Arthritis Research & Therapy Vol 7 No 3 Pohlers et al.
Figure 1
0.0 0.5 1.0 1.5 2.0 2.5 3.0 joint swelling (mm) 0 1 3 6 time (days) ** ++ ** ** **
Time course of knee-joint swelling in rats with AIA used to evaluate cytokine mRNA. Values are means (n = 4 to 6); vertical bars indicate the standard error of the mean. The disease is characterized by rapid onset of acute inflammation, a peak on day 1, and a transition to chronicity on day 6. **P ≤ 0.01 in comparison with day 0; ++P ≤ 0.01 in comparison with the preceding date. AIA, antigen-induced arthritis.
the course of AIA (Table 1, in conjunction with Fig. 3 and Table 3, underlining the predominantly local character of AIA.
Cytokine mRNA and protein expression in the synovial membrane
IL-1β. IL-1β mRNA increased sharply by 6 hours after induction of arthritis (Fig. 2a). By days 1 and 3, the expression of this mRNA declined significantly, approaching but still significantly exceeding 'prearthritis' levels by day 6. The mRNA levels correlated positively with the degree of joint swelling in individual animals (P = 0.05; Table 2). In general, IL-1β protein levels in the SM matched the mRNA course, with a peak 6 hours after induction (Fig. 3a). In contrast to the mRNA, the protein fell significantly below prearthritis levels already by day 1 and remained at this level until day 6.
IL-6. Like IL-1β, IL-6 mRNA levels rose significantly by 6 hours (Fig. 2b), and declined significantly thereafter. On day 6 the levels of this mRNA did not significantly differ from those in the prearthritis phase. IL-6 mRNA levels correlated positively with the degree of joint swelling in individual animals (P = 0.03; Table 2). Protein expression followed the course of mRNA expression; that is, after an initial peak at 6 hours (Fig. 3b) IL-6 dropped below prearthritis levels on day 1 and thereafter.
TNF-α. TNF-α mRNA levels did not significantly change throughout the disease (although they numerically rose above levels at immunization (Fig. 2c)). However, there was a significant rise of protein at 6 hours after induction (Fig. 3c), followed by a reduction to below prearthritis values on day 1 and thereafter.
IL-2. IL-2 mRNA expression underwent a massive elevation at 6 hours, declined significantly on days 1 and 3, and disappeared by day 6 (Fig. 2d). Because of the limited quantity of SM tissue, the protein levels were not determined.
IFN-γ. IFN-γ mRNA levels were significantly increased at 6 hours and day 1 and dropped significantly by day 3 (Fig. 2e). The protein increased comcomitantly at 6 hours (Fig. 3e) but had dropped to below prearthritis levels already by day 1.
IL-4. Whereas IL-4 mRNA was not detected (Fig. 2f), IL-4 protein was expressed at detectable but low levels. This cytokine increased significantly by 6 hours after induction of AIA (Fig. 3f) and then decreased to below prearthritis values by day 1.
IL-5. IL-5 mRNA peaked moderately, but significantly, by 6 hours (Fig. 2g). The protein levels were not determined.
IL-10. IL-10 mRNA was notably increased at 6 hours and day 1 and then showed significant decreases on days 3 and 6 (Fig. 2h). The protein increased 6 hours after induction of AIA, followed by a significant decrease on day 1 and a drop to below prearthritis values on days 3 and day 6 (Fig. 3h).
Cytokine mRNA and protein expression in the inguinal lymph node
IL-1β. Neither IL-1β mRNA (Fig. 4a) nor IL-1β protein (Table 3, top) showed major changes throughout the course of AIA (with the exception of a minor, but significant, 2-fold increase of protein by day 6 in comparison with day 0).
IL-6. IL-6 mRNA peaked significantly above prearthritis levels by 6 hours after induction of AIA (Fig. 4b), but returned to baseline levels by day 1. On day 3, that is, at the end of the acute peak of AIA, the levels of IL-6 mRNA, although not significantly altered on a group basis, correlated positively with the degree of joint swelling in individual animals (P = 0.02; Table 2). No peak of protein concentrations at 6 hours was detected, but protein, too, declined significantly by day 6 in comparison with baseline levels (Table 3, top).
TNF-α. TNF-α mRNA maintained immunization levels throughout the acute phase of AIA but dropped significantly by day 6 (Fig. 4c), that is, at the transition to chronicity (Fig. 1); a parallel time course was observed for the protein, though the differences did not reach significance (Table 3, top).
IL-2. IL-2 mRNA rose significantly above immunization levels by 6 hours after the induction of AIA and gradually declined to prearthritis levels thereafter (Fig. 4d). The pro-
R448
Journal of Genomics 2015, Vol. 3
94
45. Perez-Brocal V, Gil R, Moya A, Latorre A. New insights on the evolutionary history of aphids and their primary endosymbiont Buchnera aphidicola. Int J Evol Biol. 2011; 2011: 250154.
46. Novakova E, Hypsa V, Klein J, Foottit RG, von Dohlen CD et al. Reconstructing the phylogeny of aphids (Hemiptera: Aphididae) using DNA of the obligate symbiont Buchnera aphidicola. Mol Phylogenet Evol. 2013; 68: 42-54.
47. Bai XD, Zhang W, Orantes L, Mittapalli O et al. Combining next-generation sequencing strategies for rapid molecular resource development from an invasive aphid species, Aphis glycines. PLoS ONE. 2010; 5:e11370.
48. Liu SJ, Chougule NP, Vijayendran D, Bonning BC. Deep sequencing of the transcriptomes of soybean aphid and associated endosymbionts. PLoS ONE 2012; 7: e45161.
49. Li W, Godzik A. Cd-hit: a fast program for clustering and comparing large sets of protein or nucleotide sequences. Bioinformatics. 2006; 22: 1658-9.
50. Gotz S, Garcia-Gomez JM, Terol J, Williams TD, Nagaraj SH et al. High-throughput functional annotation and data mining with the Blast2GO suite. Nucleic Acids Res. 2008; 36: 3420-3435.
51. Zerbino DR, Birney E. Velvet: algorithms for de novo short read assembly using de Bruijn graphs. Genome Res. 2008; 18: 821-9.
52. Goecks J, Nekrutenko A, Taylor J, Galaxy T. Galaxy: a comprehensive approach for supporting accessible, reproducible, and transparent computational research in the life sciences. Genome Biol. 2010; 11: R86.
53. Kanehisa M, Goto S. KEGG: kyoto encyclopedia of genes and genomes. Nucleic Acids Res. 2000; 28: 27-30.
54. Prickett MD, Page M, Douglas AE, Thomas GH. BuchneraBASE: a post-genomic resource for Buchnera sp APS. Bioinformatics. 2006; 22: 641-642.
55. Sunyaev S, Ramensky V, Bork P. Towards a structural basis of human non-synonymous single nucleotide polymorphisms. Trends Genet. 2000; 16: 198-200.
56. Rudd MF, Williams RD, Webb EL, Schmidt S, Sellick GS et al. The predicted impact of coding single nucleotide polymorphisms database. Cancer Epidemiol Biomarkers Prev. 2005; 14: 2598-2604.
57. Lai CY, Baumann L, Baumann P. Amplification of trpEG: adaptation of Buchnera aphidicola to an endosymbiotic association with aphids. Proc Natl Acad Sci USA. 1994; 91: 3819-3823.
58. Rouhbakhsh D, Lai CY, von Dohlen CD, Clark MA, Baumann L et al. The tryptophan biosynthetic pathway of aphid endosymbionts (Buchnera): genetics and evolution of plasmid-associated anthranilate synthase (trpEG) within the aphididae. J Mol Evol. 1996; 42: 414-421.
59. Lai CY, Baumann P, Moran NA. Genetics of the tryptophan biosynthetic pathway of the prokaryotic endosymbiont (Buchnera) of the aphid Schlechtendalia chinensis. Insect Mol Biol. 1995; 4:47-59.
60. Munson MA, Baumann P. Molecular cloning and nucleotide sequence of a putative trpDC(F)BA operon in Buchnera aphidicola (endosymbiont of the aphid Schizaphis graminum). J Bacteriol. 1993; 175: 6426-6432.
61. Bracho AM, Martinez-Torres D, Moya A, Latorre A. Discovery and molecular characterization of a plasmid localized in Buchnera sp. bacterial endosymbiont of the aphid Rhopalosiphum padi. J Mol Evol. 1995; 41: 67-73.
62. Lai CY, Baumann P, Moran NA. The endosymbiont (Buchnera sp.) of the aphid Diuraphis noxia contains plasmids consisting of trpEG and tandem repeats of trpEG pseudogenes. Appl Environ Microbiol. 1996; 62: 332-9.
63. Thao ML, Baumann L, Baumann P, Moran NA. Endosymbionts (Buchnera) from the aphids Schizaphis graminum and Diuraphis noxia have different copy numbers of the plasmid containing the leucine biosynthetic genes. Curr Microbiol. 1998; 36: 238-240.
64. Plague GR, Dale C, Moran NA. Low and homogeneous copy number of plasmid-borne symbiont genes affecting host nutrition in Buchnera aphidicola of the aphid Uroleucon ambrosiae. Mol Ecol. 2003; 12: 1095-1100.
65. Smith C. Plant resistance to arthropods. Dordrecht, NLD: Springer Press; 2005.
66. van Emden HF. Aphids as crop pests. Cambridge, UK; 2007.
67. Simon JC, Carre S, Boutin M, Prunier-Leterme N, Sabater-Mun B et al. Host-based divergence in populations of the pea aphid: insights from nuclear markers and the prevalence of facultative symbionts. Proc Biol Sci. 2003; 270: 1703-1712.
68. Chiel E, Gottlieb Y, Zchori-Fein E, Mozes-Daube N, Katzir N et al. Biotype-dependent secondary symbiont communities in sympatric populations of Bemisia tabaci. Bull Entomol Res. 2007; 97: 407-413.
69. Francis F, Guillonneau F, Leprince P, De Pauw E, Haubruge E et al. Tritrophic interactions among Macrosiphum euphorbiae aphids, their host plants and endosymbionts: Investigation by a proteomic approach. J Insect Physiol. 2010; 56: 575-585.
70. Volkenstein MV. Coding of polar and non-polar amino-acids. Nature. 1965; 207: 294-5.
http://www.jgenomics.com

☆ ☆ ☆ ☆

WORK REQUIRED » From the data above, reproduce word for word the lines running from the line with "TNF-α. TNF-α mRNA maintained" to the line with "46. Novakova E, Hypsa", ends included.

ANSWER SECTION »
TNF-α. TNF-α mRNA maintained immunization levels throughout the acute phase of AIA but dropped significantly by day 6 (Fig. 4c), that is, at the transition to chronicity (Fig. 1); a parallel time course was observed for the protein, though the differences did not reach significance (Table 3, top).
IL-2. IL-2 mRNA rose significantly above immunization levels by 6 hours after the induction of AIA and gradually declined to prearthritis levels thereafter (Fig. 4d). The pro-
R448
Journal of Genomics 2015, Vol. 3
94
45. Perez-Brocal V, Gil R, Moya A, Latorre A. New insights on the evolutionary history of aphids and their primary endosymbiont Buchnera aphidicola. Int J Evol Biol. 2011; 2011: 250154.
46. Novakova E, Hypsa V, Klein J, Foottit RG, von Dohlen CD et al. Reconstructing the phylogeny of aphids (Hemiptera: Aphididae) using DNA of the obligate symbiont Buchnera aphidicola. Mol Phylogenet Evol. 2013; 68: 42-54.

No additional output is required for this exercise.